The Wordpress connector allows Glean to index content from WordPress sites, enabling users to search public pages, posts, comments, tags, and categories directly within Glean. Once configured, the connector brings WordPress content—including selected metadata—into the Glean platform for enterprise search. Integration is primarily intended for published, public-facing content.

Supported Features and Limitations

The Wordpress connector supports crawling standard content available through the WordPress REST API. Only content that is published and publicly accessible will be indexed. Permission enforcement for restricted content is not supported in the current version: all indexed content will be visible to all users within the organization using Glean.

Supported Objects/Entities

  • Pages (published, public)
  • Posts (published, public)
  • Comments (attached to posts/pages)
  • Tags
  • Categories
  • Custom Posts (requires manual endpoint configuration)

Supported API Endpoints/Features

  • /pages: Retrieve and index page content and metadata
  • /posts: Retrieve and index post content and metadata
  • /comments: Index comments on pages and posts
  • /tags: Index tag metadata associated with posts/pages
  • /categories: Index category metadata
Custom post types can be included, but require manual entry of their endpoints in the Glean configuration.

Limitations

  • Only published, non-password-protected, and non-private content is crawled. Drafts, password-protected, and private pages/posts are not indexed.
  • No permission propagation: all indexed content is available to all Glean users in the organization, regardless of WordPress role-based access controls.
  • Nested categories are not fully supported for faceting; only directly assigned categories are indexed.
  • No author attribution: Although the WordPress API can return an author ID, the connector does not attach or surface author information in indexed documents. Author names, emails, or IDs are not recorded or displayed.
  • Activity data (such as view counts) is not supported in the initial version.
  • Advanced features such as popularity-based ranking, private content handling, and per-user visibility are not included in the current connector.

Requirements

This section outlines the requirements to deploy and operate the WordPress connector with Glean.

Technical Requirements

  • WordPress site must be accessible over the internet (publicly or via allow-listed IP ranges if necessary).
  • The WordPress REST API must be enabled and reachable.
  • Minimum WordPress version 5.6+ is required to support Application Passwords for API authentication.

Credential Requirements

  • Administrator account credentials on the WordPress site to generate an Application Password.
  • Application Password and corresponding WordPress username must be provided to Glean for API access.
  • Target WordPress site hostname is required for connector configuration.

Permission Requirements

  • The connector requires use of a WordPress administrator account to generate API Application Passwords. Only administrator or users with sufficient privileges can create these credentials.
  • Since the connector only crawls public content, no additional permission mapping or user role scoping is performed.
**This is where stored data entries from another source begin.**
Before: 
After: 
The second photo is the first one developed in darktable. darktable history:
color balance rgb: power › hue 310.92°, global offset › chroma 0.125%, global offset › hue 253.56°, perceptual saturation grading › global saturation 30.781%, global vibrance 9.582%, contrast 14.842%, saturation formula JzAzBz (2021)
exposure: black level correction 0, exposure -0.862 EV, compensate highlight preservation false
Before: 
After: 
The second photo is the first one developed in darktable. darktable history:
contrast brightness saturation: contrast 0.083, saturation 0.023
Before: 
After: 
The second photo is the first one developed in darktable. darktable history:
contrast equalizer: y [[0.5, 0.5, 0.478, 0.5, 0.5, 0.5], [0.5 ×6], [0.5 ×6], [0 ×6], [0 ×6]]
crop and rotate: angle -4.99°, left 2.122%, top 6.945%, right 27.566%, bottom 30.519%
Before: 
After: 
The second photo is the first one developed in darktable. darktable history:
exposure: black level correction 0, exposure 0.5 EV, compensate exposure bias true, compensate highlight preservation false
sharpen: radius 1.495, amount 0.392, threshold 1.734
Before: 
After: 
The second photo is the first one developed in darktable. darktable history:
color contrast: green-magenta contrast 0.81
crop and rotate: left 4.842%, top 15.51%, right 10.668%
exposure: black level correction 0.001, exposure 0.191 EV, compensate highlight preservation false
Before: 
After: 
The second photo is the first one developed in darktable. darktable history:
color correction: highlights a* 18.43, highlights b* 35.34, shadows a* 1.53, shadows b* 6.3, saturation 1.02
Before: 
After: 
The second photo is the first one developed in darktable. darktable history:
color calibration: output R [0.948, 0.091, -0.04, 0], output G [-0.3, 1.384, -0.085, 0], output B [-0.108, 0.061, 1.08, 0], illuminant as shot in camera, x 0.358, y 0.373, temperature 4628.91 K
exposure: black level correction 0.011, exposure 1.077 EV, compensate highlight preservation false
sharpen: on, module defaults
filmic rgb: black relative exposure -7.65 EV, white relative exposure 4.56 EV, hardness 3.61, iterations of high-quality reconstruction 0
Preliminary Source/System Setup

  • An Application Password must be created in WordPress for the dedicated integration account.
  • (Optional) Custom post endpoints should be identified if custom post types should be indexed.

External References

  • WordPress REST API reference: developer.wordpress.org/rest-api/reference/
  • Application Passwords (WordPress 5.6+): make.wordpress.org/core/2020/11/05/application-passwords-integration-guide/

Configuration and Setup Instructions

The setup process for the WordPress connector is completed through the Glean Admin Console. All primary configuration activities happen within the console, with necessary information sourced from the WordPress admin portal.

Prerequisites

  • Running WordPress site (v5.6+)
  • WordPress admin access
  • Glean Admin Console access

Authentication and Credentials

  • In WordPress, log in with an administrator account. Navigate to the user’s profile and generate a new Application Password for Glean use.
  • Record both the newly created Application Password and the associated username.
  • In Glean’s Admin Console, enter the hostname of the WordPress site, the admin username, and the Application Password in the relevant connector fields.

Step-by-Step Setup

  1. Log in to your WordPress site as an administrator and navigate to your user profile.
  2. Create a new Application Password specifically for Glean integration.
  3. Note the Application Password and username; store this information securely.
  4. Open Glean’s Admin Console and select “Add Connector” > “WordPress.”
  5. Enter the following in the configuration:
    • WordPress site hostname (e.g., mycompany.com)
    • Application Password (from Step 3)
    • Username (from Step 3)
  6. (Optional) To crawl custom post types, add the REST API endpoints for those custom posts in the Glean connector settings.
  7. Save your configuration and trigger a crawl/test to confirm successful authentication and setup.